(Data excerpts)

——————

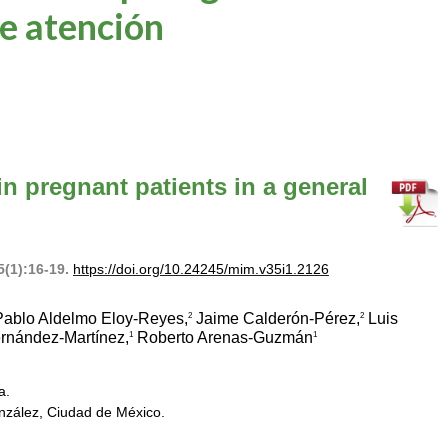
e atención
in pregnant patients in a general
5(1):16-19.
https://doi.org/10.24245/mim.v35i1.2126
ablo Aldelmo Eloy-Reyes,
Jaime Calderón-Pérez,
Luis
2
2
rnández-Martínez,
Roberto Arenas-Guzmán
1
1
a.
nzález, Ciudad de México.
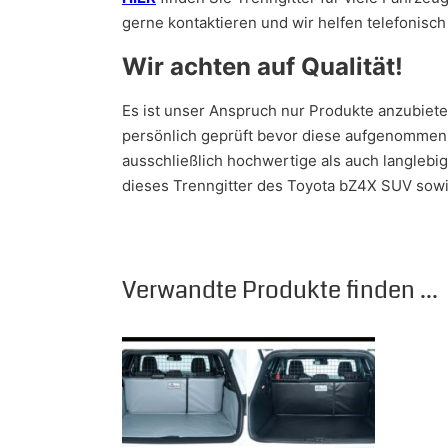
gerne kontaktieren und wir helfen telefonisch 
Wir achten auf Qualität!
Es ist unser Anspruch nur Produkte anzubiet
persönlich geprüft bevor diese aufgenommen w
ausschließlich hochwertige als auch langlebi
dieses Trenngitter des Toyota bZ4X SUV sowi
Verwandte Produkte finden ...
Dieses Produkt weist mehrere Varianten auf.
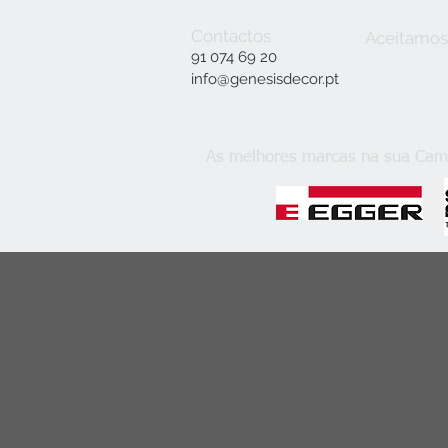
Contactos
Aceitamos
91 074 69 20
info@genesisdecor.pt
As melhores marcas na sua Cam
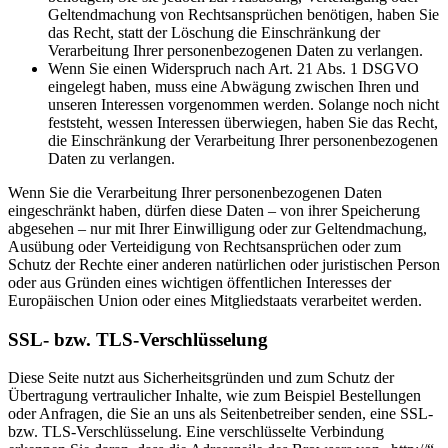
Geltendmachung von Rechtsansprüchen benötigen, haben Sie
das Recht, statt der Löschung die Einschränkung der
Verarbeitung Ihrer personenbezogenen Daten zu verlangen.
Wenn Sie einen Widerspruch nach Art. 21 Abs. 1 DSGVO
eingelegt haben, muss eine Abwägung zwischen Ihren und
unseren Interessen vorgenommen werden. Solange noch nicht
feststeht, wessen Interessen überwiegen, haben Sie das Recht,
die Einschränkung der Verarbeitung Ihrer personenbezogenen
Daten zu verlangen.
Wenn Sie die Verarbeitung Ihrer personenbezogenen Daten
eingeschränkt haben, dürfen diese Daten – von ihrer Speicherung
abgesehen – nur mit Ihrer Einwilligung oder zur Geltendmachung,
Ausübung oder Verteidigung von Rechtsansprüchen oder zum
Schutz der Rechte einer anderen natürlichen oder juristischen Person
oder aus Gründen eines wichtigen öffentlichen Interesses der
Europäischen Union oder eines Mitgliedstaats verarbeitet werden.
SSL- bzw. TLS-Verschlüsselung
Diese Seite nutzt aus Sicherheitsgründen und zum Schutz der
Übertragung vertraulicher Inhalte, wie zum Beispiel Bestellungen
oder Anfragen, die Sie an uns als Seitenbetreiber senden, eine SSL-
bzw. TLS-Verschlüsselung. Eine verschlüsselte Verbindung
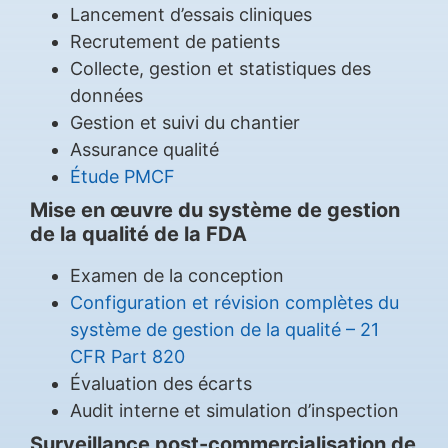
Lancement d’essais cliniques
Recrutement de patients
Collecte, gestion et statistiques des
données
Gestion et suivi du chantier
Assurance qualité
Étude PMCF
Mise en œuvre du système de gestion
de la qualité de la FDA
Examen de la conception
Configuration et révision complètes du
système de gestion de la qualité – 21
CFR Part 820
Évaluation des écarts
Audit interne et simulation d’inspection
Surveillance post-commercialisation de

——————

Task item: Return every line from the one holding "Audit interne et simulation d’inspection" through the end of the data, exactly as it appears, with both ends kept and nothing else.

Response for this exercise:
Audit interne et simulation d’inspection
Surveillance post-commercialisation de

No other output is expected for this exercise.